We will talk about knowing when DIY makes sense, and when DIY isn’t an option. We’re really overusing some acronyms for this episode. But hey, most of us come from law enforcement, where the ridiculous overuse of acronyms is just part of our DNA (there’s another one).

“The Evidence Show” is hosted by EMI Executive Director Shawn Henderson. Not to spoil the plot, but The Evidence Show is, well… a show about evidence management. 

In each episode, we take a look at the unique issues that impact evidence managers and custodians and the law enforcement community in general.

Shawn began the webinar by saying, “Thank you for being here. We’ll direct your attention to a couple of things we do at the beginning of each show. First, is the Evidence Management Community Forum on Facebook. Nearly 800 evidence custodians have joined and are using it to great effect. 

The forum gives you a place to ask questions and to look for solutions that you might not be able to find on your own. We created it to have a place for people to talk. We started back at the beginning of the pandemic and continue to see people using that as a powerful resource. It’s a great place to connect with like-minded evidence custodians and managers.

I’d also like to direct your attention to Tracker Products. This webinar was made possible because of our partnership with them. They’re an evidence management software solution, and I highly recommend that you check them out. They keep the lights on here, and we are very appreciative of that. 
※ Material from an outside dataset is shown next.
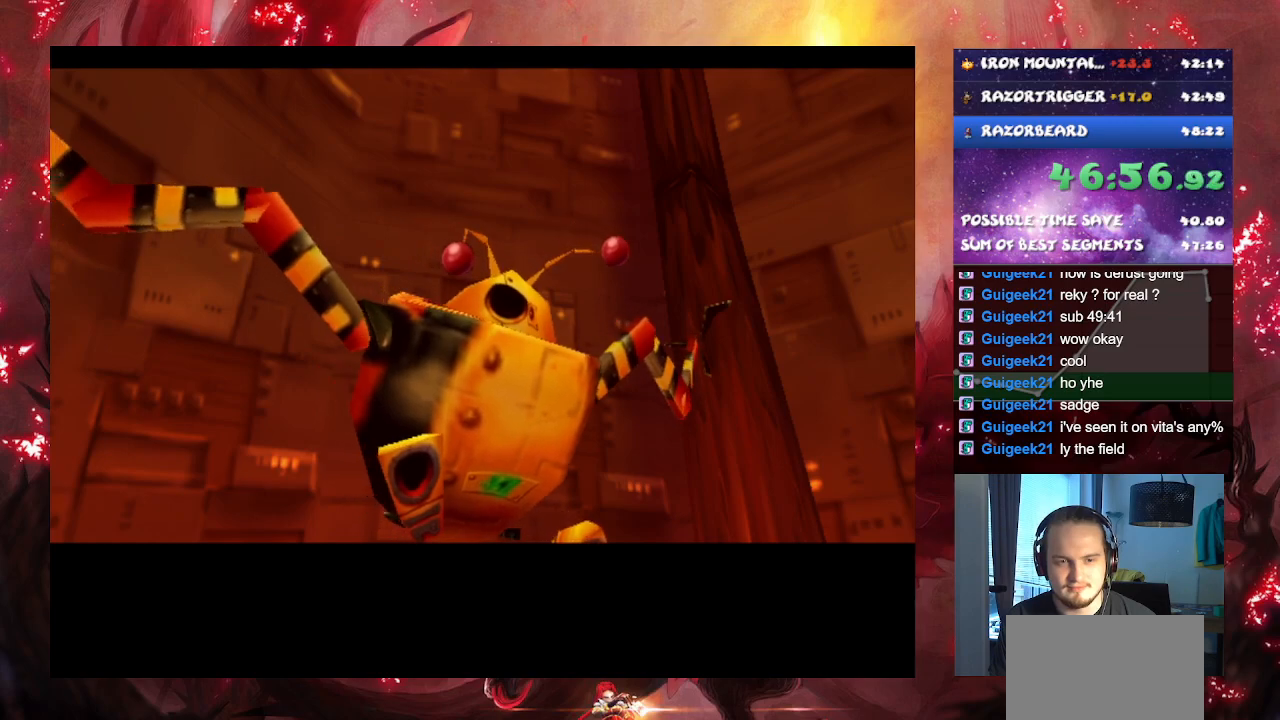
{"buttons": [], "left_stick": "down", "right_stick": "center", "events": [[317, "CROSS", "up"]]}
Today, this is episode number 14. This is kind of the Do It Yourself guide to inventories inspections and audits. We want to talk about inspections, audits, and inventories – doing things on your own and being successful at that – but also, knowing when to call the plumber. Most agencies out there, and many of the folks that I’ve met over the years, are fully capable of performing these processes on their own. We just want to give you some additional resources to encourage you to step out on your own to accomplish them.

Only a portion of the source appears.